— REQUIRED ACTION —
In the account of the substitute bloggers' night in Brooklyn, how long had the woman at the bar been living in New York?

Last night EINY’s three substitute bloggers braved the Brooklyn night to meet up. The topics under discussion were varied and ranged from employment to enjoyment, from striking to striking out (or not) with women, from Granada to south New Jersey. For a while though, the conversation focussed on EINY himself and how he manages to write so many posts on his blog, all the time. He’s certainly got a lot of opinions but it is a mystery to us where he gets them from, and he meets a lot of interesting people, but it’s another mystery how he meets them.

Later in the night, after some hearty Mexican fare and several ginger ales, we discovered a possible answer to this puzzle. We were chatting away about our families when a woman at the bar, who had been eavesdropping, decided to chip in with her own, not entirely relevant, tuppence worth. In the next ten minutes we learned that she was of Greek extraction; was from Texas; had a mother who suffered from a mental disorder; had a father with a martyr complex; hated Houston, TX; thought our generation were too willing to give when the going got tough; had been in New York for six months, but was leaving because she hated it (NY, apparently, is like a Greek god: you didn’t have to like it but you had to respect it); thought the MTA strikers were evil, evil-doers; and that when she googled herself she came up with only one entry.

— RAW DATA —
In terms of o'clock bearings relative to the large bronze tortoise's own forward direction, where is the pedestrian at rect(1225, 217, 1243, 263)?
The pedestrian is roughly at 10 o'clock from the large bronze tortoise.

— TASK OUTPUT —
Six months.